▶ [Exercise prompt]:
Make an exact copy of the data below, leaving out every picture.

▶ [Study material]:
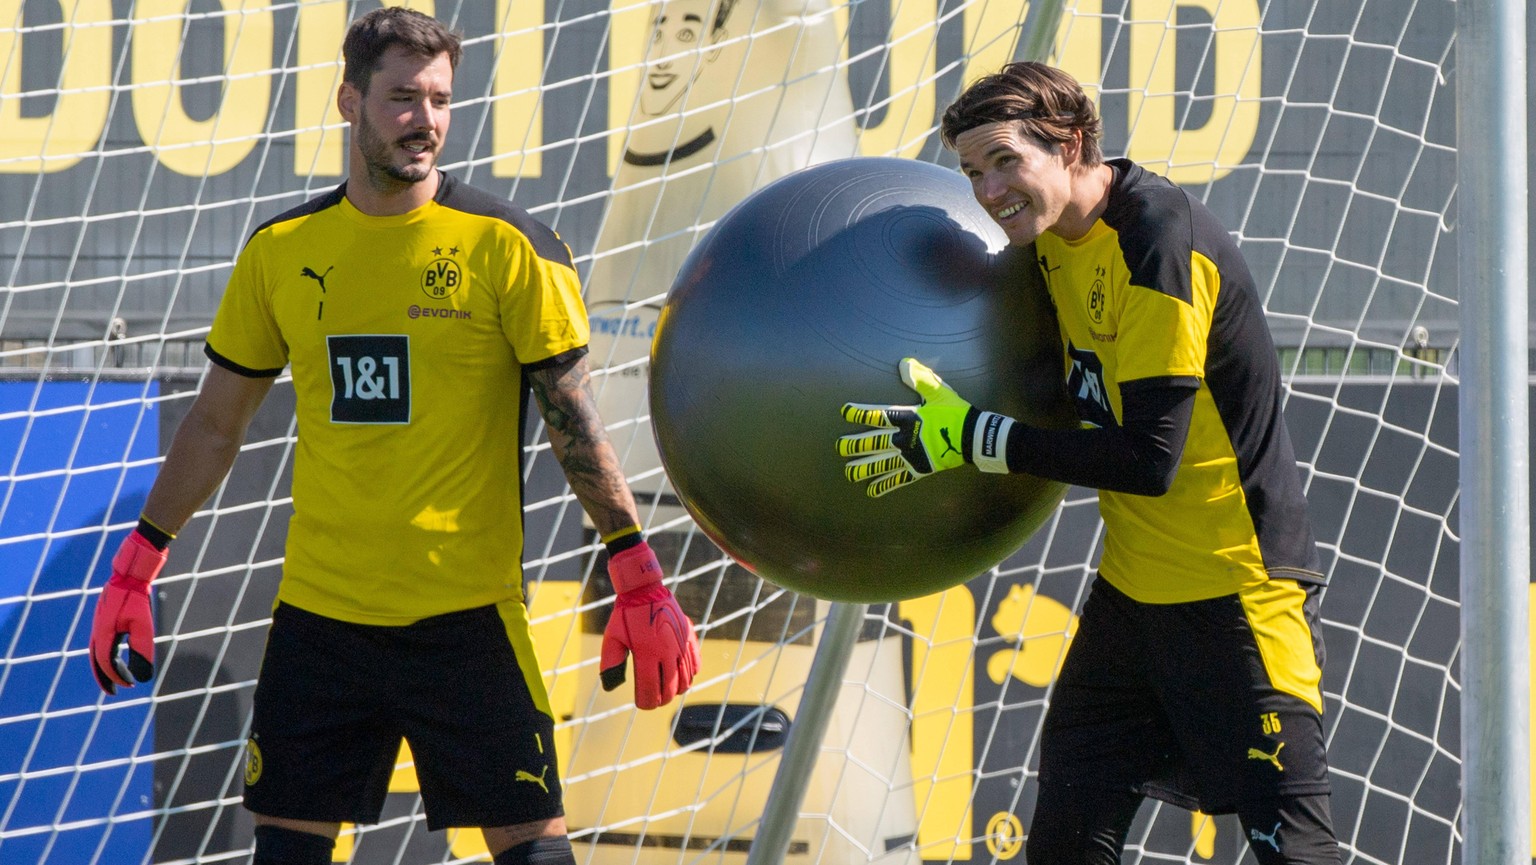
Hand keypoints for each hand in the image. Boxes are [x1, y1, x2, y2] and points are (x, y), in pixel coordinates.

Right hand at [90, 530, 166, 693]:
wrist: (129, 574)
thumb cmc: (137, 598)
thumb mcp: (144, 626)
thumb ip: (142, 651)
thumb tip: (144, 677)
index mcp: (103, 633)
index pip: (106, 662)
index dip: (116, 676)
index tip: (130, 684)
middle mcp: (97, 630)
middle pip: (96, 660)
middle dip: (105, 677)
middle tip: (114, 692)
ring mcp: (98, 624)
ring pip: (96, 651)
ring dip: (104, 666)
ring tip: (115, 678)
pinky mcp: (104, 619)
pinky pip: (100, 642)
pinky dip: (105, 653)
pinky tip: (116, 656)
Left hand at [600, 541, 700, 708]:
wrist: (644, 589)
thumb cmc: (625, 614)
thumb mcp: (612, 638)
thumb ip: (610, 664)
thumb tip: (610, 687)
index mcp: (647, 654)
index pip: (650, 691)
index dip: (646, 703)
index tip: (641, 703)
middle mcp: (667, 652)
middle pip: (670, 690)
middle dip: (661, 700)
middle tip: (653, 699)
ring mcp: (681, 645)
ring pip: (686, 680)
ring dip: (676, 690)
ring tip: (666, 690)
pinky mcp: (689, 637)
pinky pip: (696, 664)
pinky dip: (690, 675)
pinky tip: (679, 675)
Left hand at [839, 357, 1011, 496]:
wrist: (972, 436)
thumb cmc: (955, 412)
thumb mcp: (938, 390)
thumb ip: (919, 378)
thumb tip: (903, 363)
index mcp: (907, 418)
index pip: (878, 415)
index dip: (860, 414)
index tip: (845, 412)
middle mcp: (904, 439)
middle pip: (873, 443)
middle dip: (854, 445)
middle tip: (839, 447)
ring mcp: (910, 457)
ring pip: (881, 465)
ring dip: (864, 468)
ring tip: (848, 473)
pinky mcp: (918, 469)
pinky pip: (897, 480)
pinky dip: (884, 486)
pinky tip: (871, 490)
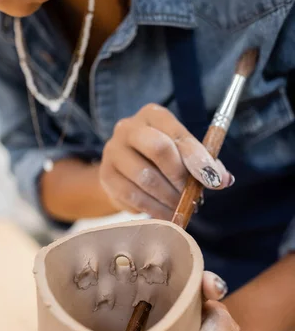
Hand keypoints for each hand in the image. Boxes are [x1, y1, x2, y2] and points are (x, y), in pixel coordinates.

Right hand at [100, 104, 234, 217]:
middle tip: (193, 195)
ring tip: (181, 207)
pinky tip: (166, 214)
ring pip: (146, 177)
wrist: (123, 172)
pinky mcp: (106, 176)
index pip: (178, 134)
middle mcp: (129, 128)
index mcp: (152, 115)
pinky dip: (154, 209)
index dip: (199, 159)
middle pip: (159, 149)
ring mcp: (113, 151)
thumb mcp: (182, 154)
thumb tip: (224, 179)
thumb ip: (203, 163)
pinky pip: (133, 196)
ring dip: (169, 198)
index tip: (215, 180)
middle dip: (181, 177)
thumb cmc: (159, 160)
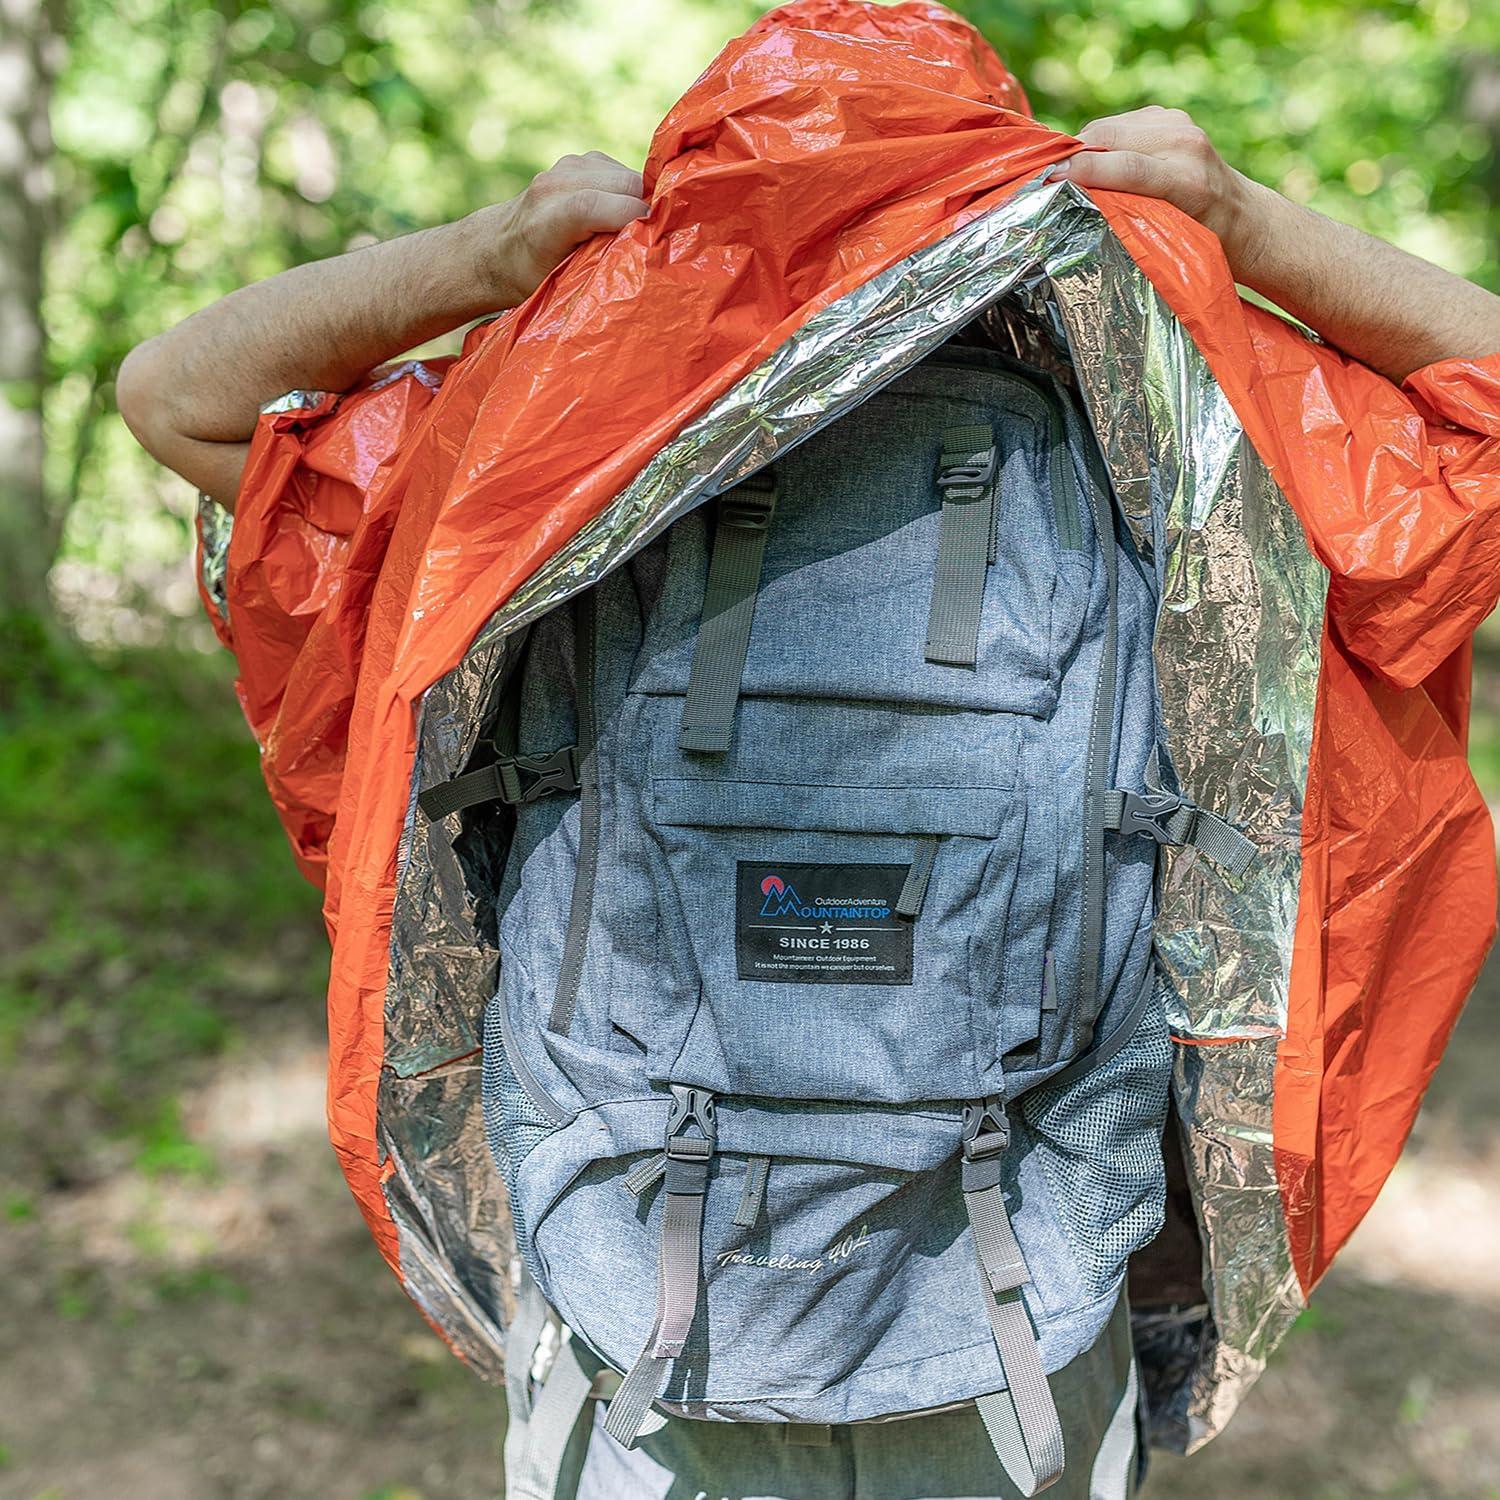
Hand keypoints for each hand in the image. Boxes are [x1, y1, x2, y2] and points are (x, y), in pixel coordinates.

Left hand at [468, 151, 648, 307]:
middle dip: (645, 208)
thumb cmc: (529, 276)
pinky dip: (628, 191)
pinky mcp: (578, 161)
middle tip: (649, 238)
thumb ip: (597, 263)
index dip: (631, 217)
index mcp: (545, 221)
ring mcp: (565, 167)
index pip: (592, 205)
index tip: (652, 238)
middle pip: (623, 184)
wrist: (496, 248)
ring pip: (626, 175)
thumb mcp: (561, 283)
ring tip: (633, 227)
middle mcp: (553, 185)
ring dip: (638, 199)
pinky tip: (621, 211)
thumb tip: (644, 252)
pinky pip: (618, 171)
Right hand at [1048, 107, 1268, 283]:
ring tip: (1070, 174)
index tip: (1051, 178)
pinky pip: (1118, 124)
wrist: (1240, 213)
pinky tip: (1096, 162)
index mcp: (1189, 180)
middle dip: (1073, 155)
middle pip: (1110, 137)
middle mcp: (1186, 142)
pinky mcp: (1168, 115)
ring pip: (1108, 126)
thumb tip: (1079, 201)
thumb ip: (1129, 216)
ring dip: (1083, 148)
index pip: (1127, 165)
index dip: (1085, 169)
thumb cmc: (1202, 239)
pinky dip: (1099, 141)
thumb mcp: (1168, 239)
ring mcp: (1178, 122)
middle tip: (1046, 179)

▶ [Expected answer]:
Hand keypoints for each hand in the image. Boxes are [x1, y1, x2, y2] and points are (x, y), in pixel coordinates.

Right hand at [90, 530, 166, 693]:
wrist: (129, 574)
thumb cmc: (137, 598)
thumb mcp: (144, 626)
thumb ip: (142, 651)
thumb tip: (144, 677)
index mcp: (103, 633)
index pip: (106, 662)
index dip: (116, 676)
index tip: (130, 684)
middle mcp: (97, 630)
middle pip: (96, 660)
middle dip: (105, 677)
middle tip: (114, 692)
ring mcp: (98, 624)
ring pip: (96, 651)
ring dip: (104, 666)
ring tip: (115, 678)
pinky mcp: (104, 619)
pinky pip: (100, 642)
pinky dip: (105, 653)
pinky tip: (116, 656)
Left hand at [600, 541, 700, 708]:
wrist: (644, 589)
thumb cmc: (625, 614)
thumb mcp: (612, 638)
thumb ip: (610, 664)
thumb tip: (610, 687)
index mcp: (647, 654)
index pip: (650, 691)
index dip: (646, 703)
index tip: (641, 703)
middle mcp: (667, 652)
middle pip: (670, 690)
middle dip: (661, 700)
middle tip: (653, 699)
ring mcp: (681, 645)
ring pip: (686, 680)
ring dip: (676, 690)
ring tip: (666, 690)
pinky mcp: (689, 637)
pinky pip: (696, 664)
pinky dip: (690, 675)
pinky tip: (679, 675)
Left hand at [839, 357, 1011, 496]:
wrist: (972, 436)
thumb cmc: (955, 412)
thumb mcp: (938, 390)
thumb ip: (919, 378)
thumb tip: (903, 363)
index mcp: (907, 418)
index pip: (878, 415)
index dip: (860, 414)
index tip: (845, 412)
middle mcp: (904, 439)
middle pip: (873, 443)
middle dip: (854, 445)
middle tip: (839, 447)
ring mcp: (910, 457)
ring pip: (881, 465)
ring dip: (864, 468)
ring tip: (848, 473)
pinky mcp: (918, 469)
pinky pip: (897, 480)
pinky dip: (884, 486)
pinky tip: (871, 490)
Hand keypoints for each hand in the image. Boxes are [x1, y1, x2, y2] and points are (x, y), in pixel coordinates.

Right hand at [100, 104, 234, 217]:
middle tip: (193, 195)
ring tip: (181, 207)
pinky tip: (166, 214)
ring pip: (146, 177)
wrist: (123, 172)
pinky mcp: (106, 176)
index pip: (178, 134)
middle mcp: (129, 128)
index mcp: (152, 115)
pinky dip: (154, 209)
index dip: (199, 159)
middle pip: (159, 149)
ring mcp: (113, 151)
thumb mcp: (182, 154)
thumb tip: (224, 179)
thumb ip: (203, 163)
pinky pip: (133, 196)
ring dip: (169, 198)
index tip: (215, 180)
middle dip: (181, 177)
thumb cmc: (159, 160)
Hand keypoints for each hand in the image. Boxes are [x1, y1, x2, y2] and points are (x, y), in pixel coordinates.

Left hand at [468, 151, 648, 307]:
middle dip: (645, 208)
thumb cmc: (529, 276)
pinky dip: (628, 191)
pinky mcp: (578, 161)
middle tip: (649, 238)
thumb ip: (597, 263)
index dip: (631, 217)
index mcp: (545, 221)
ring mcp: (565, 167)
index pip: (592, 205)
index tip: (652, 238)
middle pip: (623, 184)
wrist: (496, 248)
ring pip: (626, 175)
thumb mcp: (561, 283)
ring tip: (633, 227)
middle mcp: (553, 185)
ring dip: (638, 199)
pinky tip: (621, 211)
thumb tip: (644, 252)
pinky pip: (618, 171)
Right hand at [1048, 107, 1268, 283]:
ring tip: (1070, 174)
index tip: (1051, 178)
pinky pip: (1118, 124)
wrist: (1240, 213)
pinky tip: (1096, 162)
index mcp: (1189, 180)
middle dip: (1073, 155)
middle pip: (1110, 137)
middle mcp: (1186, 142)
pinky mcp: (1168, 115)
ring pip: (1108, 126)
thumb tip: (1079, 201)
thumb ip: (1129, 216)
ring dip: (1083, 148)
index pip: (1127, 165)
index dip: (1085, 169)
thumb cmc: (1202, 239)
pinky dip: (1099, 141)
thumb mcp: (1168, 239)
ring mcp: (1178, 122)
middle tip: (1046, 179)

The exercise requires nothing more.